▶ _DATA_:
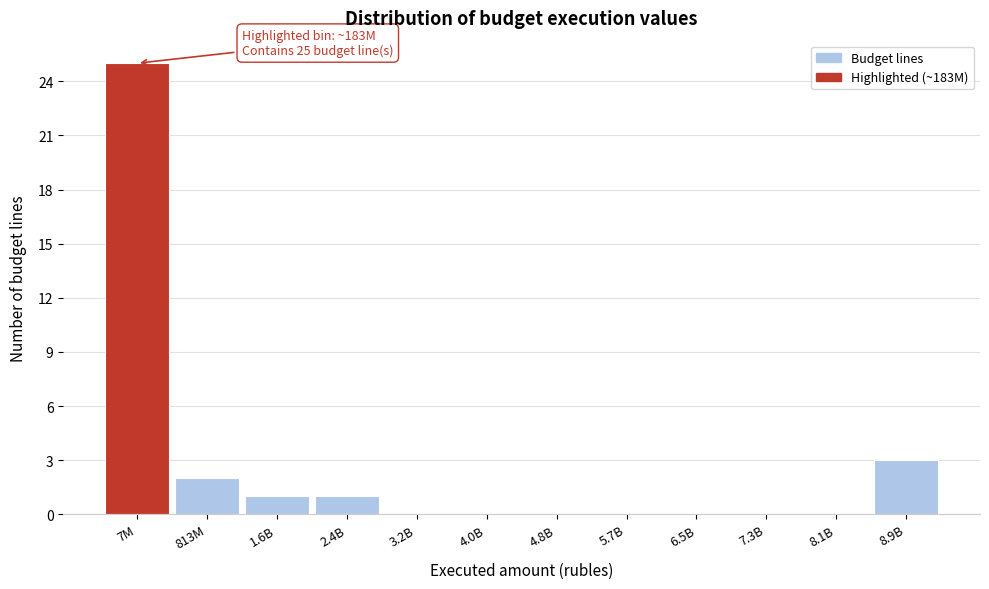

Reading left to right, extract all data points from this chart.

7M=25	813M=2	1.6B=1	2.4B=1	3.2B=0	4.0B=0	4.8B=0	5.7B=0	6.5B=0	7.3B=0	8.1B=0	8.9B=3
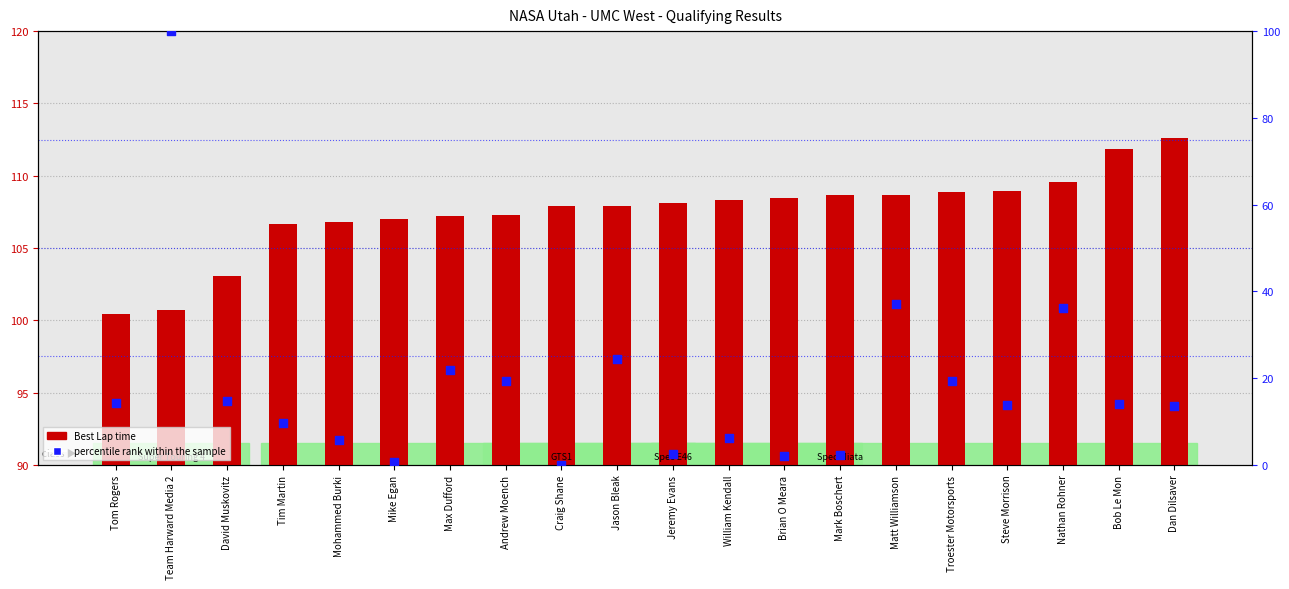

At which category is the sum across all series the highest?

Team Harward Media 2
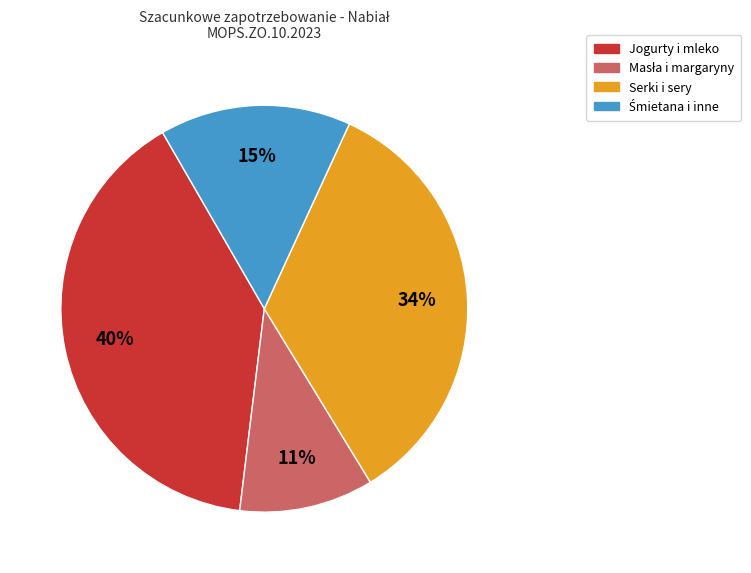

Is there any slice that represents more than half of the pie?

No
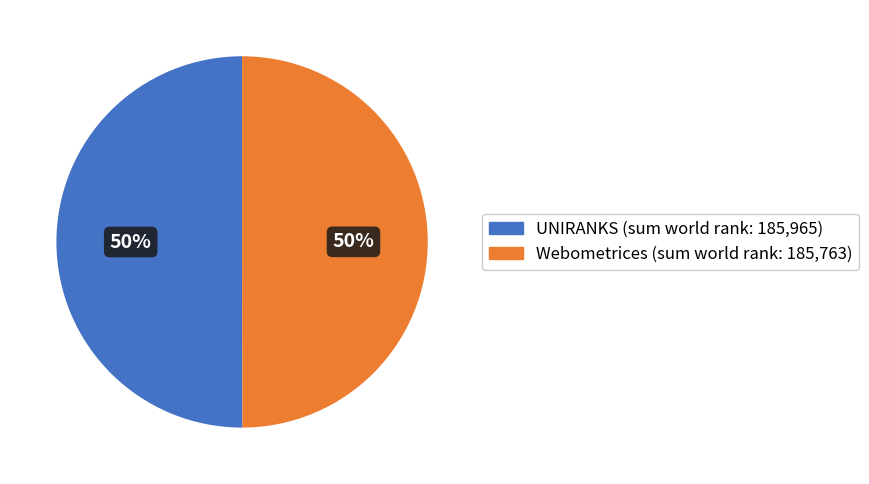

To the nearest percent, what is the average slice percentage?

50%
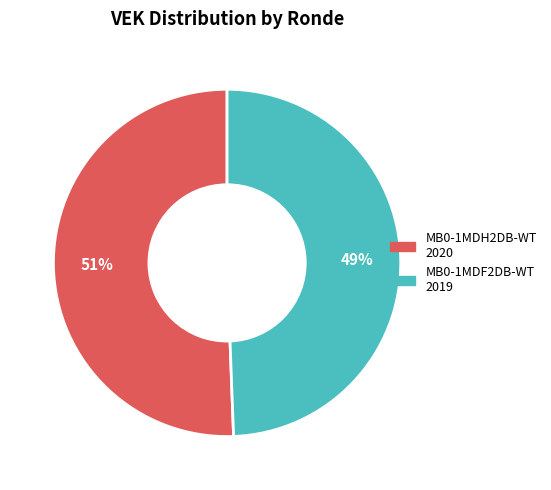

To the nearest percent, what is the average slice percentage?

50%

▶ _TASK TO COMPLETE_: Reproduce verbatim every line of the data from the line containing "Team Harward Media 2" through the end of the data, both ends included, and leave the pictures out of your output.

▶ _RESULT OF THE EXERCISE_:
Team Harward Media 2

Is there any slice that represents more than half of the pie?

No

To the nearest percent, what is the average slice percentage?

50%

To the nearest percent, what is the average slice percentage?

50%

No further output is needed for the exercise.